Мишка собрал свою котомку и пошёл за Таёжкой.
— Как дела молодые? — спросил Федя, садясь за руль.
— Да так. — Мишка сделал рукой неопределённый жест. — Я, можно сказать, до конца недели гуляю.
— Что так?
— Освободили. Переутомился умственно.
— А-а, — сказал Федя. — Понимаю. А за что?
— Долго рассказывать.
— A у меня, брат, рассказ короткий. Свалял дурака, ушёл из шестого, а теперь локти кусаю. Думал: много ли грамоты надо, чтобы баранку крутить? А выходит — понадобится. Не через год, так через пять. Я вот в вечернюю подался. Как вы смотрите?

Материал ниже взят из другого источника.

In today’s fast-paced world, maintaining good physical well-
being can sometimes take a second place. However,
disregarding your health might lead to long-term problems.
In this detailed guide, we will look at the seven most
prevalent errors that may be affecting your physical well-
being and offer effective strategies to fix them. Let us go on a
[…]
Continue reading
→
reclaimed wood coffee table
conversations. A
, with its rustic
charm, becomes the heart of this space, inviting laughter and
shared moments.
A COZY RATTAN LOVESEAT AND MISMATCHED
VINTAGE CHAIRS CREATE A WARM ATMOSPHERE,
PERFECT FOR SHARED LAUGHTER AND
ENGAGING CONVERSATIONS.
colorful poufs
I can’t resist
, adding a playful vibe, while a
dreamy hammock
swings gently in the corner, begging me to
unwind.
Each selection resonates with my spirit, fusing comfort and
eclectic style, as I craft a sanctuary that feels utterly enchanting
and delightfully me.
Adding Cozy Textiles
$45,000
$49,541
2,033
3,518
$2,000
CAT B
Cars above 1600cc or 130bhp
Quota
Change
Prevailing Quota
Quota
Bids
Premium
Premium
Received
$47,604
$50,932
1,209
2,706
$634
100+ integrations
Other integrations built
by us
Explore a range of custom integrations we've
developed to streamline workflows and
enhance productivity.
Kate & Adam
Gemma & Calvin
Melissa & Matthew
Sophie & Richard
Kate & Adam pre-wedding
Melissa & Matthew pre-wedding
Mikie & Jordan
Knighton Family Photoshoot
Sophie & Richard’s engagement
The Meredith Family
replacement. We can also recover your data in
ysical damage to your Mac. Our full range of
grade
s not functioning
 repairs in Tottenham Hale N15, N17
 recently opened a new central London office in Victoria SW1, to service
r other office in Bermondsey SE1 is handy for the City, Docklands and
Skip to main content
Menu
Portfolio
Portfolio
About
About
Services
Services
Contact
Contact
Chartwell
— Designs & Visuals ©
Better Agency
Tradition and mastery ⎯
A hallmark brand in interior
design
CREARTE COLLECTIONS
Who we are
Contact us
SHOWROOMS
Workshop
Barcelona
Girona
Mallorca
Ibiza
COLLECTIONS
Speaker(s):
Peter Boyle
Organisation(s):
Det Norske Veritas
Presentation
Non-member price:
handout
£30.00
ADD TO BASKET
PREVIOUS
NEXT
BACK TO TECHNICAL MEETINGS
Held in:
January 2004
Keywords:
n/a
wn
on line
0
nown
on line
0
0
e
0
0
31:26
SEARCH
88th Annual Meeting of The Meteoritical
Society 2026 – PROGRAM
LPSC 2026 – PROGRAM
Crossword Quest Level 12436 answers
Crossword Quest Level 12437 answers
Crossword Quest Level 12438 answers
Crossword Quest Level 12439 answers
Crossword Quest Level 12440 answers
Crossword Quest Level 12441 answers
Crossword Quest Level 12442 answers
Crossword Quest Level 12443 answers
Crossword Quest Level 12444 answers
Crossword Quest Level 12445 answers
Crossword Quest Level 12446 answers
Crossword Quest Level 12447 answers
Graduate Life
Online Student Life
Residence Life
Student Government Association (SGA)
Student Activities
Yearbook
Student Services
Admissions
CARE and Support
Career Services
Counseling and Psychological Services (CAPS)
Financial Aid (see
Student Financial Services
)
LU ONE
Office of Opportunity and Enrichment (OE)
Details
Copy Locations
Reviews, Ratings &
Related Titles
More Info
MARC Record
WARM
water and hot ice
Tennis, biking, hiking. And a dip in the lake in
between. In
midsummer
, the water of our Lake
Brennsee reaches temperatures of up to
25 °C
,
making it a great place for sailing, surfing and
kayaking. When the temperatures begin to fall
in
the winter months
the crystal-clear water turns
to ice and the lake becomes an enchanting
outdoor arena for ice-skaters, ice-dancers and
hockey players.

— Как, нормально смотрим, — сказал Мишка.
Федя вздохнул:
— Трудно. Как сделаешь до Озёрска три рейса, так в глазах прямо цветике кружева плывут. Ты это учти, Михаил…
На зимнике у берегов лёд вздулся и посинел. Видно, в Саянах начали таять снега, и река просыпалась.
Недалеко от деревни Федя остановил грузовик и выскочил из кабины. Вернулся он с пучком распустившейся вербы.
— Вот, — сказал он, улыбаясь, и протянул вербу Таёжке. — Держи!
Серые, с жёлтым цыплячьим пушком шарики щекотали лицо, и Таёжка жмурилась от удовольствия. Верба пахла снегом, талой водой и ещё чем-то особенным, что рождается в предвесенней тишине леса.
…К вечеру они добрались до зимовья. Василий Петрович ещё не вернулся из тайги. На столе, сколоченном из горбылей, лежала записка:
«Сварите что-нибудь поесть. Продукты в погребке. Я буду часов в семь. Отец».
— Наверное, с утра ушёл. Ишь как выстыло. — Мишка дохнул, изо рта у него вылетел парок. — Тащи еду, а я пока печку растоплю.
Таёжка вышла наружу. За бором садилось большое красное солнце, и бор стоял, весь облитый его сиянием. Вершины дальних гольцов проступали чётко и резко, будто нарисованные. Тишина кругом стояла такая, что слышно было, как с окрестных сосен, вздыхая, сползает снег.
«Заколдованный лес, — подумала Таёжка. — Вот-вот на тропу выйдет Снежный Король и скажет: «Загадывай желание, и я исполню его». А мне ничего не надо. Только чтобы скорее приехала мама».
По скользким ступенькам она спустилась к погребку и толкнула обледеневшую дверь.
«Не трогай… Сплю-ю», — прохрипела дверь.
— Я быстро, — сказала Таёжка виновато и, пугаясь, вошла в полутёмный погребок.
В корзине, выстланной соломой, она нашла двух куропаток. Куропатки промёрзли и стукались друг о друга, как деревянные.
В избушке уже топилась печь.
— Ощипывать будешь ты, ладно? — Таёжка подала Мишке куропаток. — Я боюсь.
Мишка буркнул что-то насчёт бабских нервов, взял куропаток, нож и вышел. Таёжка поставила на печку ведро со снегом и посыпала сверху солью, чтобы быстрее таяло.
Через полчаса стало тепло. От ведра поднимался вкусный мясной дух. Таёжка едва поспевала сглатывать слюнки. Печка раскалилась, по бокам её забегали тёмно-красные искры. Отблеск огня лежал на Мишкином лице, и оно тоже было красным.
— Ты сейчас как индеец, — сказала Таёжка. — Только волосы белые.